## REQUIRED ACTION
Pictures should be left out when the listing below is repeated word for word.
● ● ● ● ●
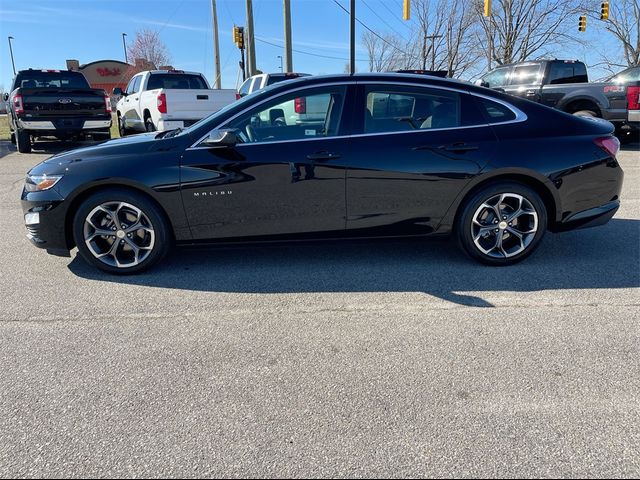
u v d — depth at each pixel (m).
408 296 3.92
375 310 3.68
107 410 2.57
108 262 4.35
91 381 2.83
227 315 3.63
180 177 4.12
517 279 4.22
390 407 2.58
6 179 9.47
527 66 12.96
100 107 12.74
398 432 2.40
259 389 2.74
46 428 2.44
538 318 3.53
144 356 3.09
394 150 4.18
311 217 4.24
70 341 3.28
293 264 4.64
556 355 3.05
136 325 3.49
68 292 4.07
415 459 2.23
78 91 12.43
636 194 7.43
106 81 47.56
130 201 4.17
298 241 4.34
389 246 5.12
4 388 2.77
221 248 4.37
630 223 5.90
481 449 2.28
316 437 2.37
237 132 4.18
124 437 2.38
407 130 4.24
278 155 4.13
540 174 4.26
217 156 4.12
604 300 3.80
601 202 4.46
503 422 2.46
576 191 4.37
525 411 2.54
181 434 2.40
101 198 4.17
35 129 12.23
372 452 2.27
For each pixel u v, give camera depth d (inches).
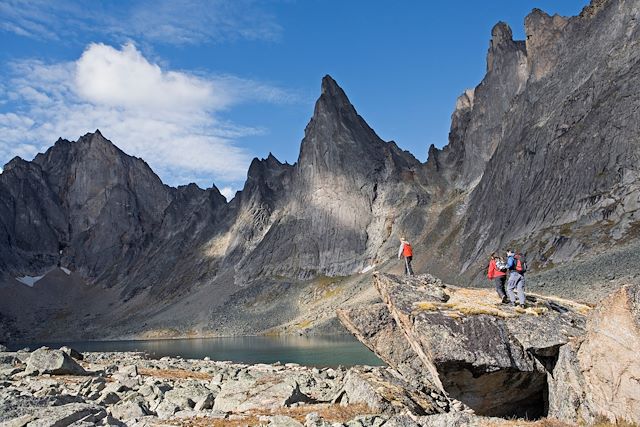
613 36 5246.1
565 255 3836.1
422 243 6811.0
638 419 674.8
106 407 960.9
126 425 788.6
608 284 2817.4
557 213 4500.5
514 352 824.3
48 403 829.2
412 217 7632.9
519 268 936.3
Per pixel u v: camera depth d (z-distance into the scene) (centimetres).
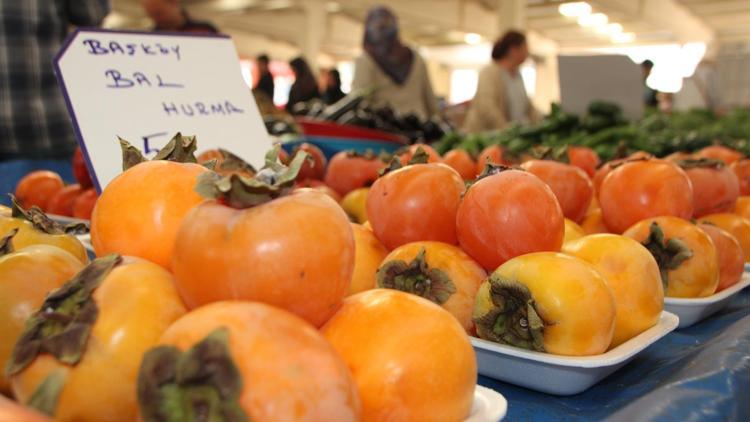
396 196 85
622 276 77
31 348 45
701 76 652
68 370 45
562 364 66
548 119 275
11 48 174
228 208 48
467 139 250
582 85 297
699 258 92
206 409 37
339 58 1772
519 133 273
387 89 345
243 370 38
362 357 48
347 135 199
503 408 54
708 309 93
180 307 48
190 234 47
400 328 49
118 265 50
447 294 74
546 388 70
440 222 84
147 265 51
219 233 46
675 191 101
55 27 183
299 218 47
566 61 296
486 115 380
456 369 49
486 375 75
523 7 860
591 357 67
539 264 68
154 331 46
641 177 103
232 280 46
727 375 61
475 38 1477
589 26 1234
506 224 75
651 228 95
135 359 45
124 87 104
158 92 108
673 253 93
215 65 118
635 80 299
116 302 46
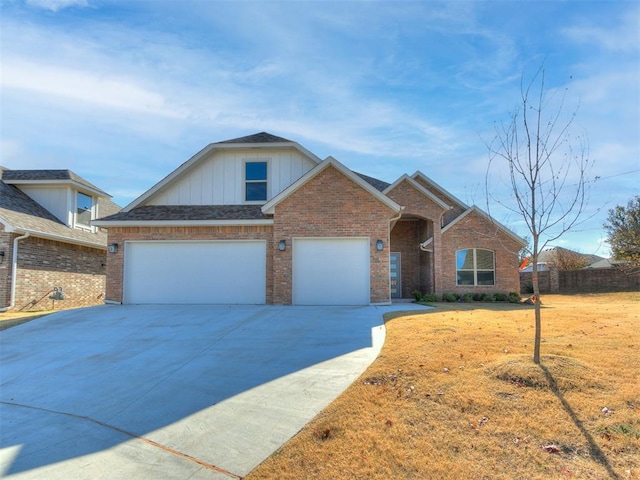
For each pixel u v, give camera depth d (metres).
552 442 4.18
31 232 16.50
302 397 5.67
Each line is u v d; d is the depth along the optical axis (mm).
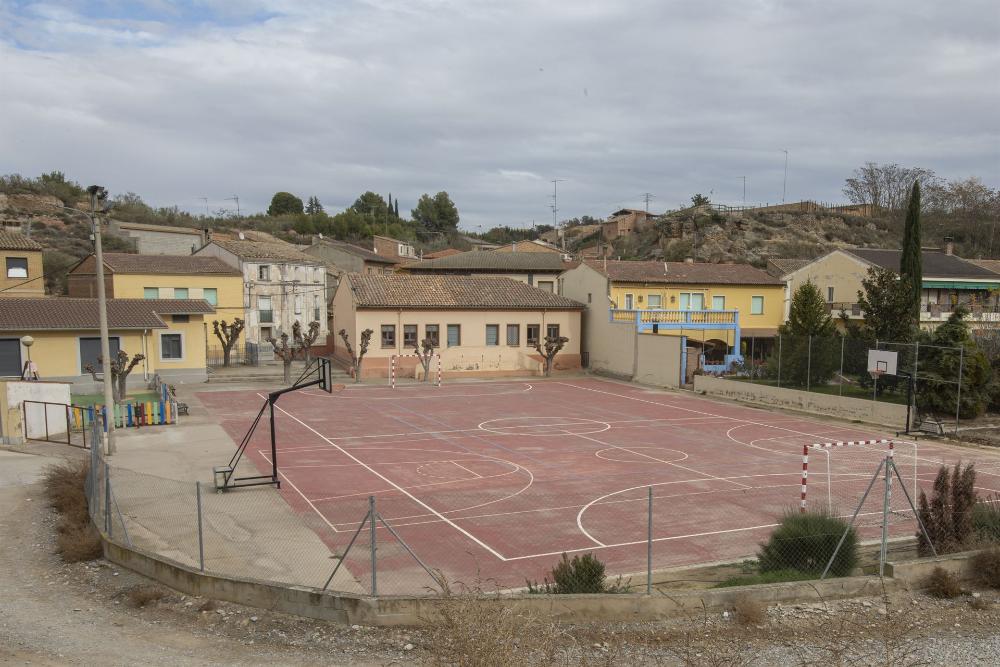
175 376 41344
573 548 15047
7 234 49188
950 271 50812
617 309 48531
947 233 91875
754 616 10812
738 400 37875
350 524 16406
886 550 14141
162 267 51500
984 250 89562
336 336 51875
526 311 49375
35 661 9477
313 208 141875
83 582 12586
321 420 30875
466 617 9258
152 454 23703
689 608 11188
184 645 10125
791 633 10531
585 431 29031
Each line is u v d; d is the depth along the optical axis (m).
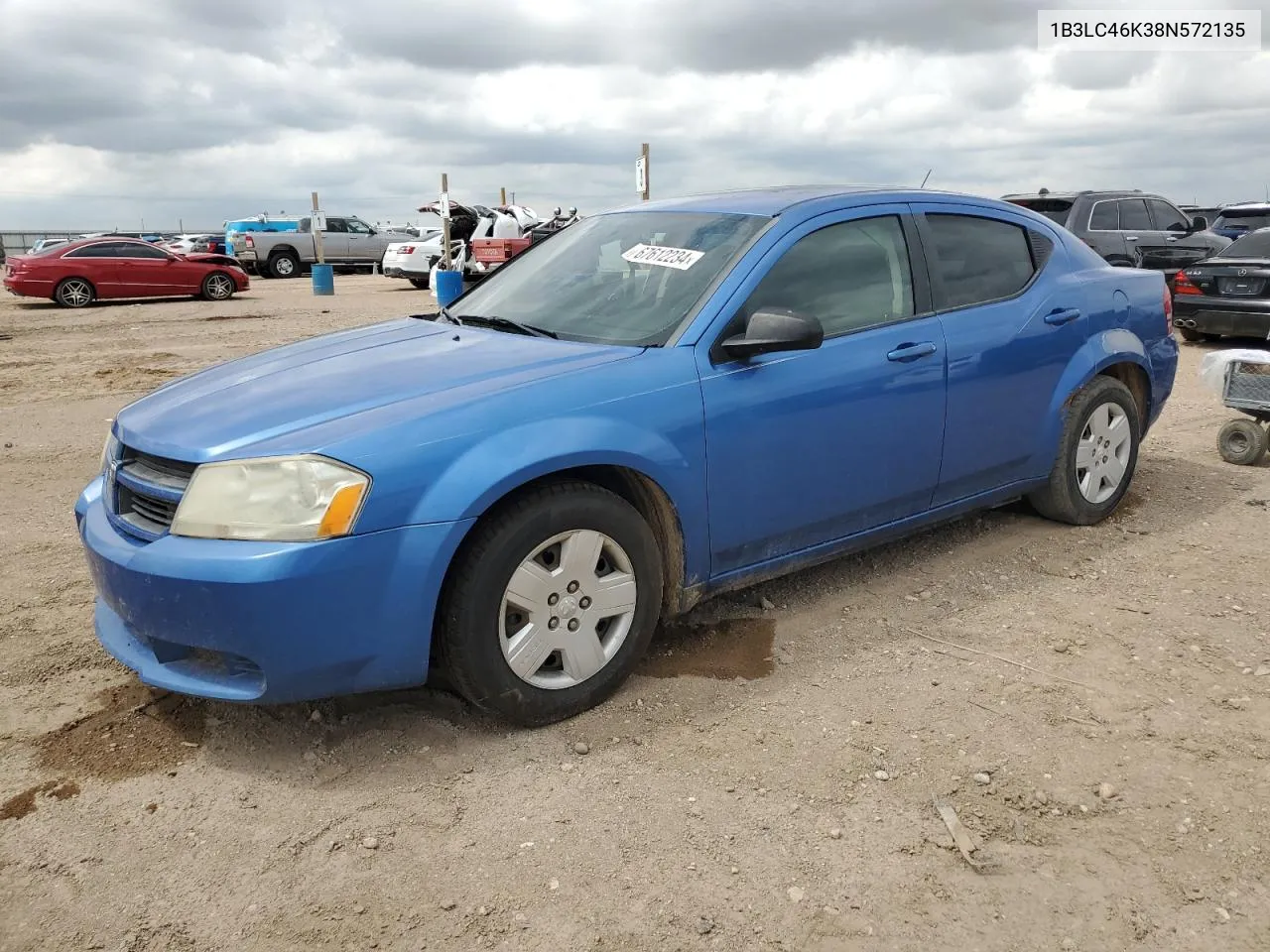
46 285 19.09
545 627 3.04
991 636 3.72
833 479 3.71
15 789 2.80
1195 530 4.86
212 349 12.45
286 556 2.63
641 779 2.83
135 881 2.44
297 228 31.38
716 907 2.33
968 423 4.16
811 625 3.84
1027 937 2.22
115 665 3.53
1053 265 4.64
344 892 2.39
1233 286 10.37
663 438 3.20
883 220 4.02
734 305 3.45
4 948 2.22
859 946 2.21
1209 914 2.28
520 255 4.54
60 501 5.66
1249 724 3.08
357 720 3.16
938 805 2.69
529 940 2.23
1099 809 2.67
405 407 2.93
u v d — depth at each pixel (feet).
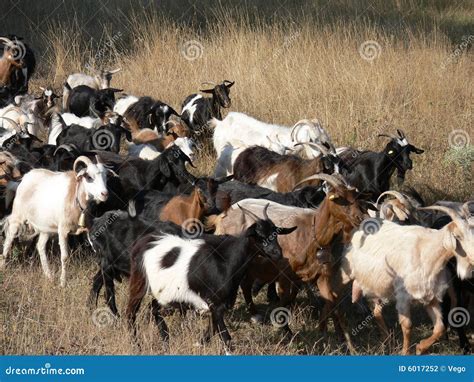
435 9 114.42
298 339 42.01
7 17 97.86
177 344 38.24
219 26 84.53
● ● ● ● ●
## TASK RESPONSE
u v d — depth at each pixel (m).
408 296 3.92
375 310 3.68
107 410 2.57
108 262 4.35
91 381 2.83
227 315 3.63
180 177 4.12
517 279 4.22
390 407 2.58
6 179 9.47
527 66 12.96
100 107 12.74
398 432 2.40
259 389 2.74
46 428 2.44
538 318 3.53
144 356 3.09
394 150 4.18
311 217 4.24
70 341 3.28
293 264 4.64
556 355 3.05
136 325 3.49
68 292 4.07
415 459 2.23
78 91 12.43
636 194 7.43
106 81 47.56
130 201 4.17
298 241 4.34
389 246 5.12
4 388 2.77
221 248 4.37
630 223 5.90
481 449 2.28
316 437 2.37
237 132 4.18
124 437 2.38
407 130 4.24
278 155 4.13
540 174 4.26
217 156 4.12
604 300 3.80
601 202 4.46
503 422 2.46
576 191 4.37
525 411 2.54
181 434 2.40
101 198 4.17
35 129 12.23
372 452 2.27
For each pixel u v, give camera depth d (inches).
613 36 5246.1
565 255 3836.1
422 243 6811.0
638 419 674.8
106 407 960.9
126 425 788.6
608 284 2817.4
557 213 4500.5
514 352 824.3
48 403 829.2
412 217 7632.9
519 268 936.3
Per pixel u v: camera depth d (z-distance into the scene) (centimetres).
396 196 85
622 276 77
31 348 45
701 76 652
68 370 45
562 364 66
548 119 275
11 48 174
228 208 48
467 139 250
582 85 297
699 258 92
206 409 37
339 58 1772
519 133 273
387 89 345
243 370 38
362 357 48
347 135 199
503 408 54
708 309 93
180 307 48
190 234 47
400 328 49
118 265 50
447 294 74
546 388 70
440 222 84
147 265 51
219 233 46
675 191 101
55 27 183
299 218 47
566 61 296
486 115 380
456 369 49
486 375 75
523 7 860
591 357 67
539 264 68
154 331 46
641 177 103
232 280 46
727 375 61
475 38 1477
589 26 1234
506 224 75
651 228 95
135 359 45
124 87 104
158 92 108
673 253 93
215 65 118
635 80 299
116 302 46
For each pixel u v, give camera depth d (metres).
552 442 4.18
31 232 16.50
302 397 5.67
Each line is u v d; d is the depth along the optical axis (mm).
175 376 41344
573 548 15047
7 234 49188
950 271 50812
617 309 48531
947 233 91875
754 616 10812
738 400 37875
350 524 16406
886 550 14141
162 267 51500
984 250 89562
336 336 51875
526 311 49375
35 661 9477
313 208 141875
83 582 12586
321 420 30875
466 617 9258
152 454 23703
689 608 11188
184 645 10125
791 633 10531
585 431 29031
Each line is u v d; d is the depth along the optical axis (m).
46 285 19.09
545 627 3.04
991 636 3.72
833 479 3.71
15 789 2.80
1195 530 4.86
212 349 12.45
286 556 2.63
641 779 2.83
135 881 2.44
297 228 31.38
716 907 2.33
968 423 4.16
811 625 3.84
1027 937 2.22
115 665 3.53
1053 265 4.64
344 892 2.39
1233 286 10.37
663 438 3.20
883 220 4.02
734 305 3.45
4 948 2.22
859 946 2.21
1209 914 2.28
520 255 4.54
60 501 5.66
1249 724 3.08
357 720 3.16
938 805 2.69
529 940 2.23
1099 809 2.67
405 407 2.93
u v d — depth at each pixel (feet).
435 9 114.42
298 339 42.01
7 17 97.86
177 344 38.24
219 26 84.53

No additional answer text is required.